Um dies zu erreichen, kombiniert das Projekt fortschrittliche Schwingungsüberwachung mit ausgefeilten Datenanalysen, darunter:
- Fortschrittliche Schwingungs- und Zeit-Frequenz-Analysen
- Mehrdimensionale Signalverarbeitung und Sensorfusion
- Physikgestützte digitale Zwillinge und hybride KI
- Autonome Anomalieerkennung und vorausschauende Zustandsüberwachung
- Prognose der verbleibenden Nutzungsdauer und Vorhersage von Verschleißentwicklungen
- Generierung synthetischer Daten und intelligente Sensoroptimierung
Innovative Methoden zur kontinuierlichen Überprüfung der Datenintegrität stellen sicher, dass auch unter anspruchsvollen realen Betriebsbedingungen zuverlässige Erkenntnisse gewonnen werden können.

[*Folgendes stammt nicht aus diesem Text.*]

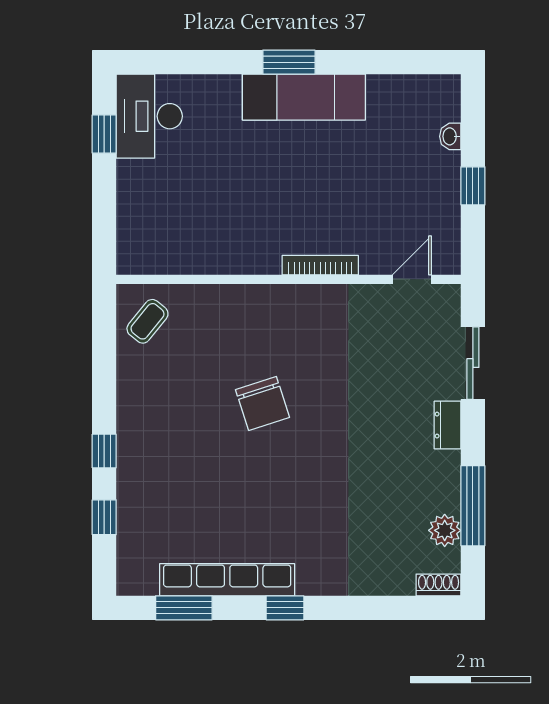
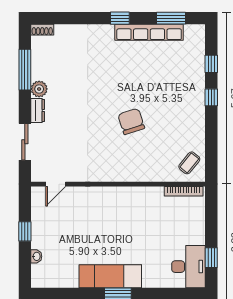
bookcase: (320, 265) -> (184, 191), moved
plant: (445, 530) -> (39, 89), moved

Die Auswirkungen gehen weit über die Wartung hinaus. Durch die Erkennung von Verschleiß, bevor Schäden auftreten, trägt die Zustandsüberwachung dazu bei, unvorhersehbare Ausfälle in vorhersehbare Wartungsmaßnahmen umzuwandeln. Dies senkt die Kosten, erhöht die Systemverfügbarkeit und stärkt die Betriebssicherheit.
Gleichzeitig trägt sie direkt zu einem sichereren Betrieb bei, indem sie das Risiko unerwarteter technischer Ausfälle und die damit verbundene Belastung für die Besatzungen an Bord verringert.
Und mit Blick auf die Zukunft ist eine zuverlässige Zustandsüberwachung eine der Schlüsseltechnologien für die autonome und unbemannte Schifffahrt. Schließlich müssen autonome Schiffe in der Lage sein, den Zustand ihrer eigenen Systeme zu erfassen, bevor Menschen nicht mehr Teil des Betriebsablaufs sind.
Ein besonderes Highlight des Projekts ist die gemeinsame Entwicklung fortschrittlicher Methoden zur frühzeitigen Kavitationserkennung zusammen mit der Wasserzollbehörde. Bei einer zuverlässigen Zustandsüberwachung geht es nicht nur um die Wartung. Sie ist ein wichtiger Baustein für sichere, zuverlässige und künftig autonome maritime Systeme.